La nécessité d’une plus grande responsabilité des pays indopacifiques

Lors du Shangri-La Dialogue, la principale conférence de sécurité en Asie, le ministre de la Défense des États-Unis, Pete Hegseth, a lancé un appel fort aux nations du région indopacifique pour qu’elles augmentent leurs capacités de défense. Hegseth a souligné que les États-Unis ne peuvent plus prendre en charge la sécurité uniquement grâce à leur puissance militaire, et que les partenaires de la région doivent également accroître leurs investissements militaires pour faire face à la menace croissante de la Chine.

Des enjeux accrus dans la région

La région indopacifique est devenue un terrain de tensions multiples, notamment en ce qui concerne la question de Taiwan et les revendications territoriales en mer de Chine méridionale. Hegseth a averti que « la période où les États-Unis subventionnaient la défense des nations riches est révolue. » Il a ajouté que les États-Unis recherchent des partenaires, et non des protégés.

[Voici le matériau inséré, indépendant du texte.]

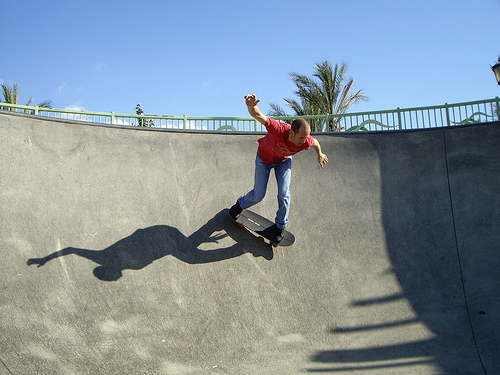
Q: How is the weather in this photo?
A: Clear and sunny.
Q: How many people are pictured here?
A: One.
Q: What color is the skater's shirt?
A: Red.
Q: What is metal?
A: Rail.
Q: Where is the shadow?
A: On the wall.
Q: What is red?
A: Shirt.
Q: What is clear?
A: Sky.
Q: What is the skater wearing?
A: Blue jeans.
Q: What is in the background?
A: Trees.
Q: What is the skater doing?
A: Skating.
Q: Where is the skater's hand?
A: In the air.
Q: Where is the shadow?
A: Concrete.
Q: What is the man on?
A: Skateboard.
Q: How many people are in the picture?
A: 1.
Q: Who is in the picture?
A: A man.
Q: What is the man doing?
A: Skateboarding.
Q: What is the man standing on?
A: A skateboard.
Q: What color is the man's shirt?
A: Red.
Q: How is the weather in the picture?
A: Sunny.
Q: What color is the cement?
A: Gray.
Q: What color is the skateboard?
A: Black.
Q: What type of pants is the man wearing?
A: Jeans.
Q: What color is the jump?
A: Grey.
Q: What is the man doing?
A: Skateboarding.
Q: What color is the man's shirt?
A: Red.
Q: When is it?
A: Daytime.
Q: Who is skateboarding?
A: The man.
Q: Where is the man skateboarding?
A: The skate park.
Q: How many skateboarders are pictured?
A: One.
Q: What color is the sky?
A: Blue.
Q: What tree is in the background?
A: A palm tree.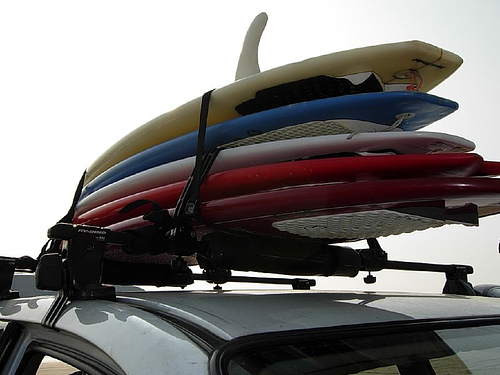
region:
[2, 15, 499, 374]
Surfboards strapped on top of car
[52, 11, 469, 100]
Yellow surfboard on top of car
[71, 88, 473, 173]
Blue surfboard on top of car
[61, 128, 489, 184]
White surfboard on top of car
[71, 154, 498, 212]
Red surfboard on top of car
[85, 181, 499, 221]
Wine colored surfboard on top of car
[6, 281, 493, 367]
Top of gray car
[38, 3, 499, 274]
White and blue sky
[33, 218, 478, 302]
Black cartop rack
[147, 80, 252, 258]
Black strap holding surfboards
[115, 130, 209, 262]
surf boards are stacked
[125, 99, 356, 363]
surf boards are stacked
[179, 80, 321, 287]
surf boards are stacked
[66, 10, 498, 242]
five surfboards strapped on top of a car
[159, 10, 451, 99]
yellow surfboard with a fin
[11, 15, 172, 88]
white colored sky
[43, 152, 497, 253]
two red surfboards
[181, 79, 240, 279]
black strap holding surfboards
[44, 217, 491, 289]
black rack on top of car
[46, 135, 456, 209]
one white surfboard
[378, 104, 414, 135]
white string on the surfboard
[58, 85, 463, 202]
one blue surfboard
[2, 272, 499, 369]
white car hauling surfboards on top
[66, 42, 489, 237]
lauguage placed on car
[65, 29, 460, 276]
objects placed on top of the car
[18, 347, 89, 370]
back door of the car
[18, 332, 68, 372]
back glass of the car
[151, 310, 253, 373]
a rubber tube in car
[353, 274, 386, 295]
a bolt on top of car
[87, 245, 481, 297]
a strong stand on car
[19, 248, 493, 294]
a stand to hold laguage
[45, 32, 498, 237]
beautiful view of sky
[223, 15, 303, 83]
top part of the laguage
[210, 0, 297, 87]
fin on top of yellow surfboard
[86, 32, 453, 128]
yellow surfboard mounted on top of car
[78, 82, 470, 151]
blue surfboard mounted on top of car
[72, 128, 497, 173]
white surfboard mounted on top of car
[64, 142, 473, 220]
red surfboard mounted on top of car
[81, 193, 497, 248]
burgundy surfboard mounted on top of car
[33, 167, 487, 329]
blak mounting brackets for surfboards on top of car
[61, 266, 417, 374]
top of white car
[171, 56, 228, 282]
straps holding surfboard together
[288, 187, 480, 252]
white no skid surface on surf board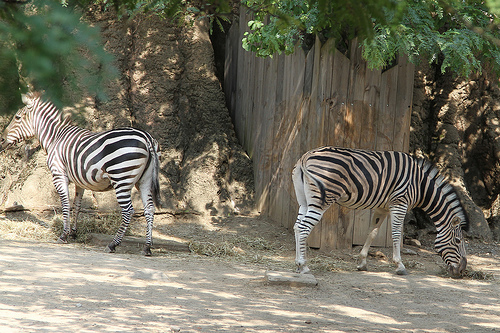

La montée des crises dans l’Indopacifique

Les experts soulignent qu’il existe désormais plus de crises dans la région qu’il y a dix ans, exacerbées par une agression militaire croissante de la Chine, qui pilote de plus en plus de manœuvres combatantes. Les incidents entre garde-côtes des pays voisins et les tensions autour des îles Paracel sont de fréquentes préoccupations, ce qui nécessite une réponse collective des nations indopacifiques.

La perception du rôle américain

La fiabilité des États-Unis en tant que garant de la sécurité dans la région est remise en question. Le spécialiste de la politique étrangère, Ja Ian Chong, note une scepticisme croissant quant à l’engagement américain, tant en termes de volonté que de capacité. Ce climat de doute souligne l’importance pour les pays de la région de ne pas se reposer uniquement sur les États-Unis pour leur sécurité.

Évaluation des ressources américaines

Hegseth a évoqué les défis liés aux ressources militaires, notamment la nécessité de maintenir une capacité opérationnelle tout en gestion de conflits dans d’autres régions, comme le Moyen-Orient. Cela soulève la question de la capacité des États-Unis à répondre simultanément aux besoins en matière de sécurité dans le Pacifique et d’autres régions du monde.

Une Europe distraite par le conflit en Ukraine

La diplomatie européenne semble également moins investie en Asie en raison des menaces directes posées par la Russie, avec le conflit en Ukraine détournant l’attention et les ressources. Cette distraction pourrait avoir des répercussions sur les relations de sécurité et les engagements en Asie, comme le souligne Michael Vatikiotis, expert en dialogue humanitaire.

Une recherche active de nouvelles partenariats

Face à ces enjeux, les pays de la région cherchent activement de nouvelles alliances pour diversifier leurs partenariats. La montée d’approches multilatérales axées sur des problématiques spécifiques telles que la sécurité énergétique ou la coopération en matière de défense est une réponse à l’incertitude quant à la fiabilité des anciens alliés.

Une opportunité pour de nouvelles coalitions

Sécurité et coopération stratégique sont désormais envisagées par de nombreuses nations d’Asie-Pacifique. Les pays adoptent un meilleur pragmatisme en se penchant sur les alliances fondées sur des intérêts communs, créant ainsi un « espace d’opportunités » pour renforcer la sécurité collective.

Un changement d’approche du ministre Hegseth

Hegseth a également critiqué les alliés européens pour leur approche fondée sur des valeurs idéologiques, soulignant que des partenariats efficaces doivent se bâtir sur des intérêts nationaux convergents. À son sens, moins de dialogues tels que le Shangri-La et davantage de capacités militaires sont nécessaires pour garantir la sécurité. Il a retenti l’idée que la nature des alliances doit évoluer pour faire face aux défis contemporains.

En conclusion, Hegseth a exprimé un souhait clair : « Nous avons besoin de plus de navires et de sous-marins, et non de plus de conférences. » La pression est donc mise sur les pays de la région pour qu’ils prennent leur sécurité en main tout en recherchant des partenariats stratégiques plus robustes.